Due to this, it is well known that not sleeping causes short and long-term damage in those individuals who, in some way, are deprived of sleep for prolonged periods; however, it was not understood how damaging the situation might reach before dying from lack of sleep.
At this point, a team of Italian neuroscientists from the Marche Polytechnic University led by Dr. Michele Bellesi, conducted research in mid-2018, and found that not sleeping causes the brain to eliminate a significant number of neurons, as well as a significant loss of synaptic connections; The worst thing regarding this situation is that sleep recovery might not be able to reverse the damage.
In their work, the researchers examined the response of the rodent brain to poor sleep habits and found an uncanny similarity between those mice that were relaxed and rested, and those that were sleepless.
As with cells throughout the body, neurons in the brain are constantly being renewed by two different types of support cells that often keep the nervous system stable: microglial cells and astrocytes; the former are responsible for eliminating old and damaged cells through phagocytosis (an event that occurs normally in many parts of the body, and consists of practically “devouring”), while the latter have a fundamental role in the correct maintenance and performance of the synapse.

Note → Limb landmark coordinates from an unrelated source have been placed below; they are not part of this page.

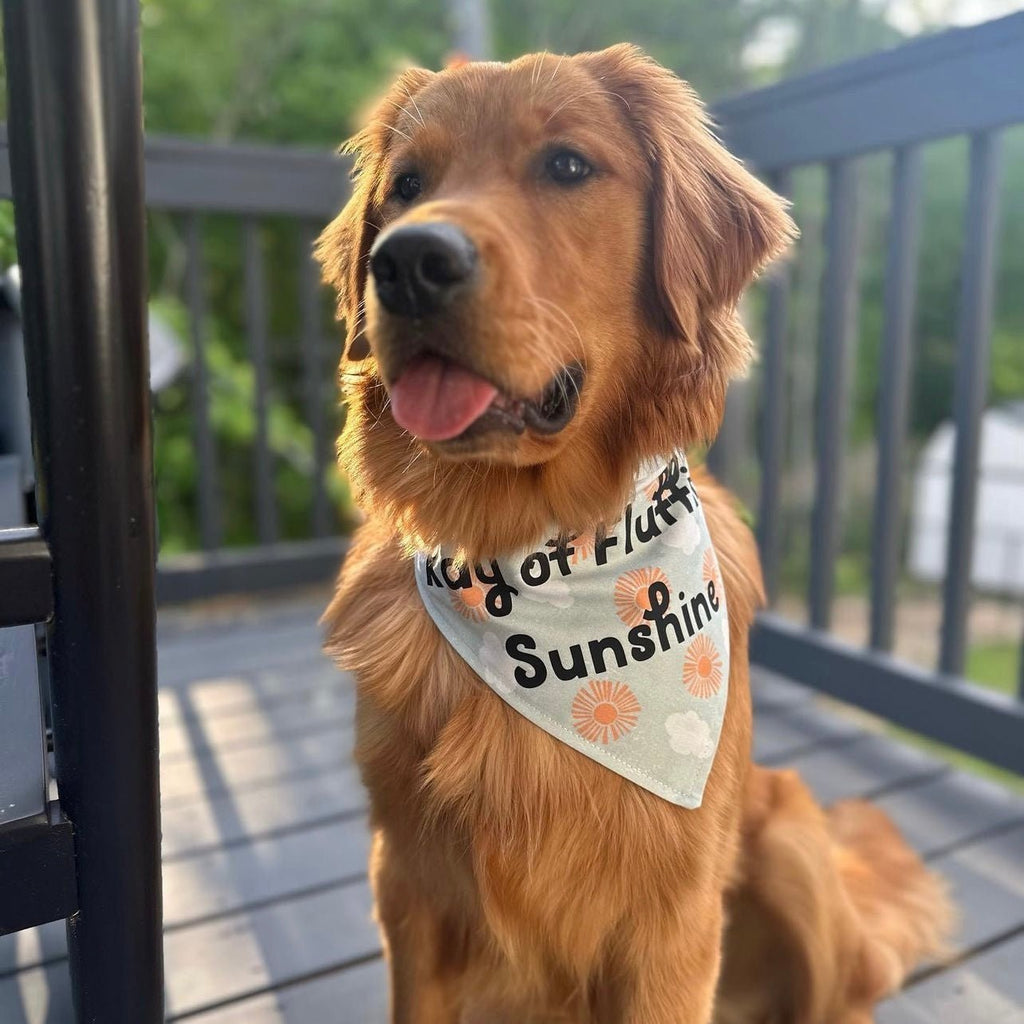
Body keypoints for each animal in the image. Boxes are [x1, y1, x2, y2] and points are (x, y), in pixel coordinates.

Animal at [317, 44, 950, 1019]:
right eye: (407, 184)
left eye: (568, 166)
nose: (409, 262)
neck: (541, 555)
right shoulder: (408, 888)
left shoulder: (671, 924)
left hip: (790, 842)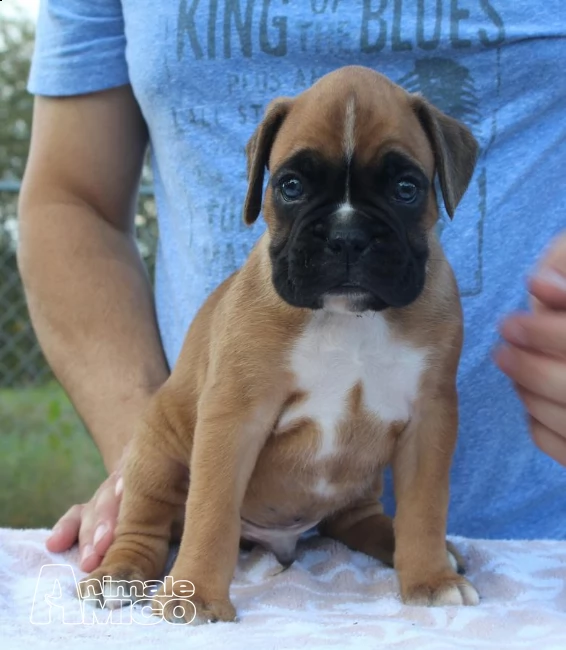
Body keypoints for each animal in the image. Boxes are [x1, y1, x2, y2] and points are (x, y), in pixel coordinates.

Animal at [79, 66, 480, 624]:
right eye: (290, 186)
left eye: (406, 188)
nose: (347, 236)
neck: (348, 316)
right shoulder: (234, 418)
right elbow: (211, 511)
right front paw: (196, 595)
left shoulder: (430, 418)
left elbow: (425, 508)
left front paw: (430, 578)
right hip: (156, 452)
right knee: (146, 521)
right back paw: (120, 573)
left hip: (358, 484)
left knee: (358, 518)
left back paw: (416, 547)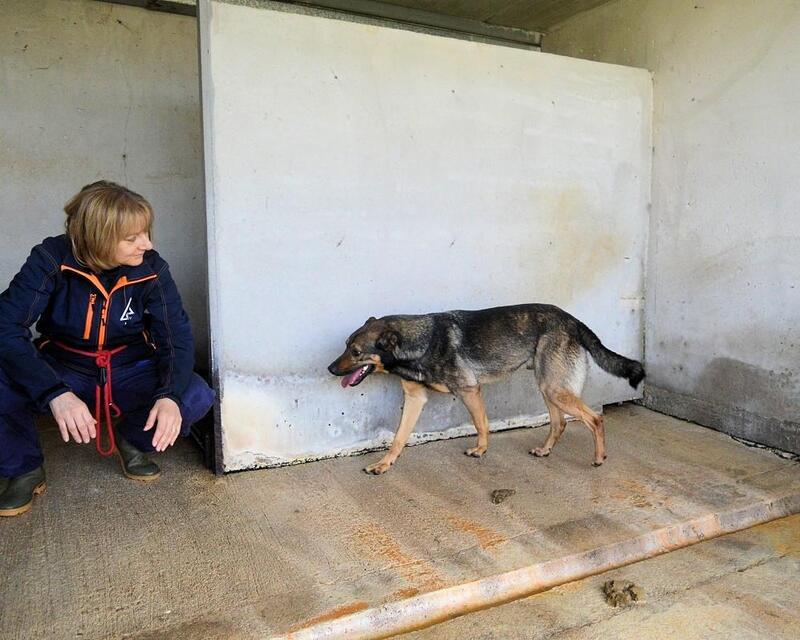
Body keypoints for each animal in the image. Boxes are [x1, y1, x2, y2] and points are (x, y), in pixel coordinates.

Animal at [327, 304, 644, 474]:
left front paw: (481, 449)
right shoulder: (415, 398)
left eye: (356, 352)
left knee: (595, 418)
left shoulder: (470, 390)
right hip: (547, 387)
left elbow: (481, 423)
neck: (421, 341)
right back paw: (545, 450)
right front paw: (384, 464)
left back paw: (599, 457)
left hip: (555, 389)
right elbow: (398, 438)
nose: (330, 369)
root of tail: (573, 320)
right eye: (345, 346)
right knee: (559, 423)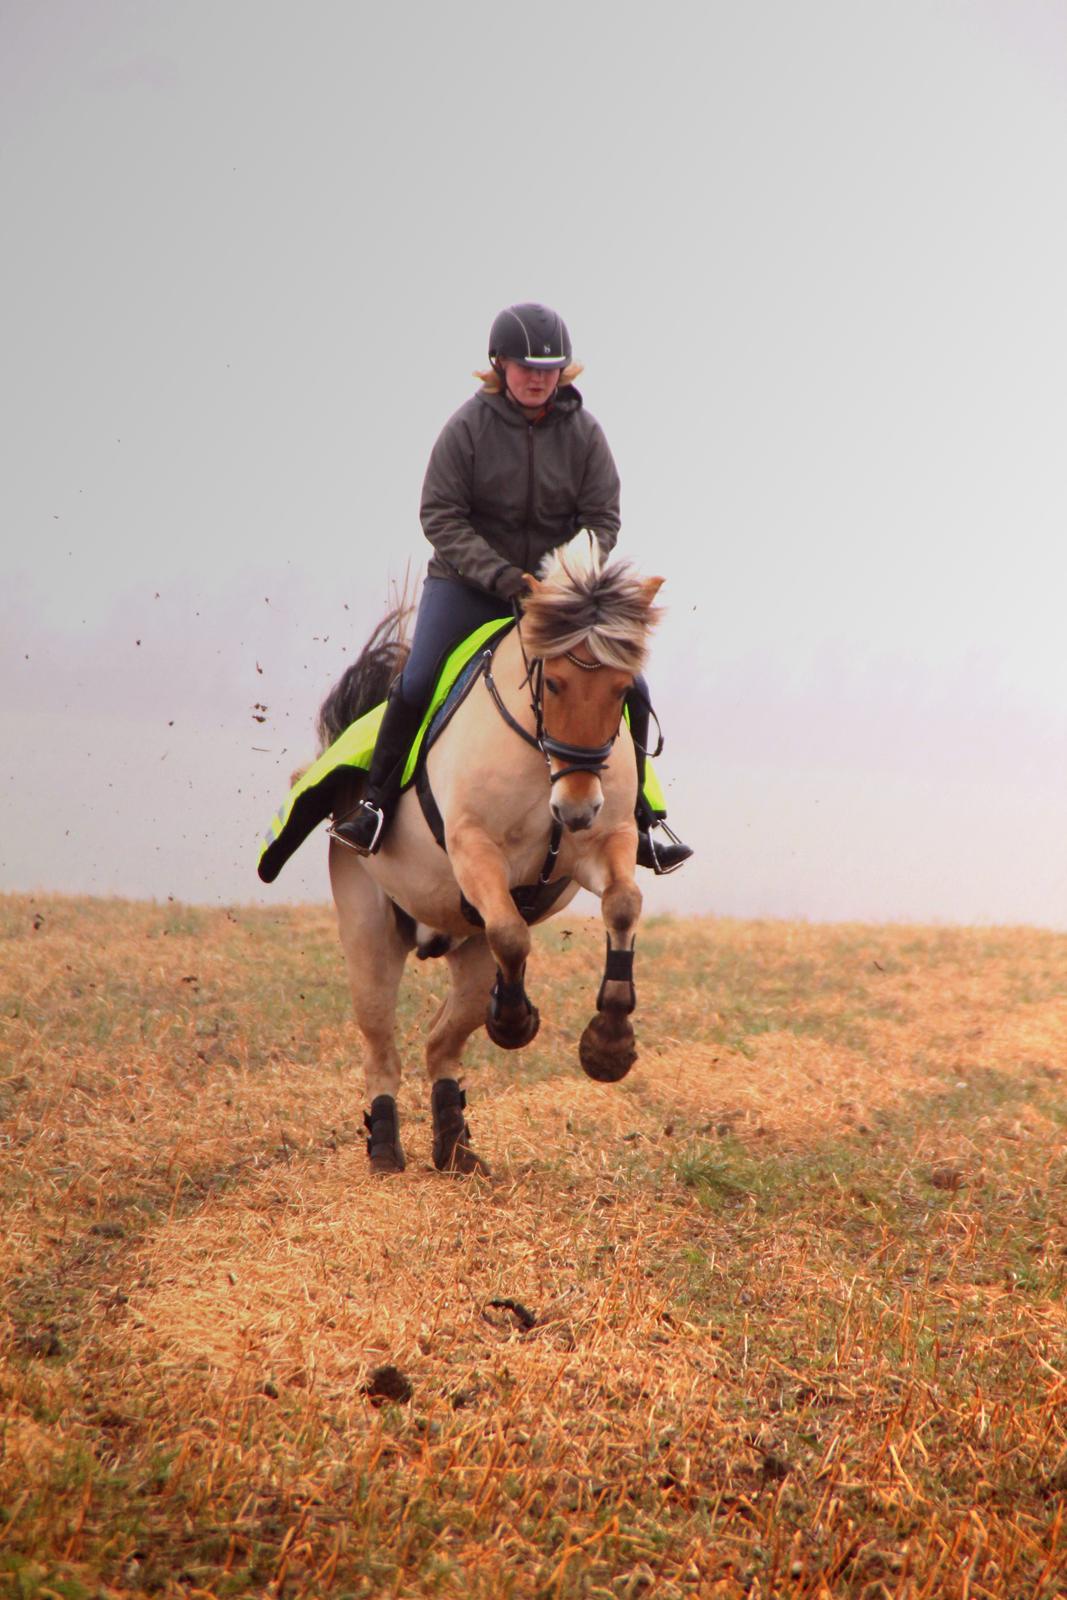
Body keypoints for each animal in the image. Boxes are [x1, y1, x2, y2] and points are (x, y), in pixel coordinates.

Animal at [321, 547, 662, 1177]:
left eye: (624, 689)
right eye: (556, 682)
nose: (577, 808)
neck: (540, 754)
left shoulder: (605, 844)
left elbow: (624, 905)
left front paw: (609, 1043)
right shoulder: (474, 850)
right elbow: (510, 931)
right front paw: (514, 1021)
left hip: (467, 953)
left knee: (440, 1044)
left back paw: (455, 1146)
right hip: (368, 933)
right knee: (382, 1050)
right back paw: (385, 1149)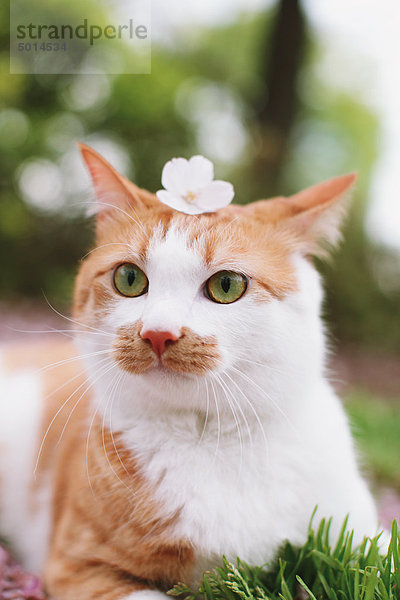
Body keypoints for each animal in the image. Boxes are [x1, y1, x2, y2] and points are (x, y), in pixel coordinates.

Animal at [0, 145, 380, 600]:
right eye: (129, 278)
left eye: (227, 285)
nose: (158, 333)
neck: (212, 437)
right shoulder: (77, 566)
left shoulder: (356, 529)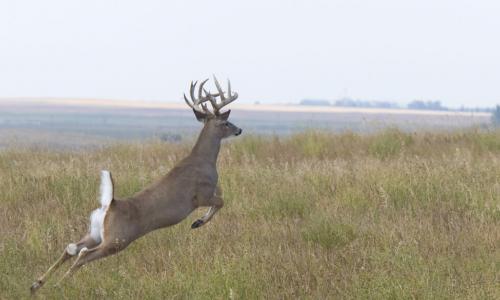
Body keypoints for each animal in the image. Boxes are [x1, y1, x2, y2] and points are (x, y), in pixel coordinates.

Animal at [30, 76, 242, 294]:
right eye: (226, 122)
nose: (239, 130)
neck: (204, 160)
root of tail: (110, 204)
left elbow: (221, 196)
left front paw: (197, 222)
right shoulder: (201, 195)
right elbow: (221, 201)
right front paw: (197, 222)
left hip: (95, 233)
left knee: (70, 248)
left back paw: (36, 284)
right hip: (117, 240)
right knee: (82, 254)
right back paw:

These events orchestrated by these cells occur normally when we sleep, in order to repair the neurological wear produced during the day. However, according to the researchers, this process appears to be detrimentally activated when we subject our bodies to prolonged periods without sleep. ‘We show for the first time that key components of synapses are gobbled up by astrocytes due to lack of sleep,’ commented Dr Bellesi.
In the project, scientists analyzed the brains of 4 groups of mice. In mice deprived of sleep for days, they noted that astrocytes had increased their activity to eat building blocks at the synapse, a process known as astrocytic phagocytosis. The deleterious effect does not end there, as microglial cells also increased their phagocytic activity in those mice with chronic sleep deprivation. This is very concerning, because rampant microglial activity has been linked to brain diseases such as Alzheimer’s.
Although the studies were done with mice, these can be related to humans in a certain way, since we must remember that we have a great similarity of our genome with these murine ones.
The research is published in Journal of Neuroscience.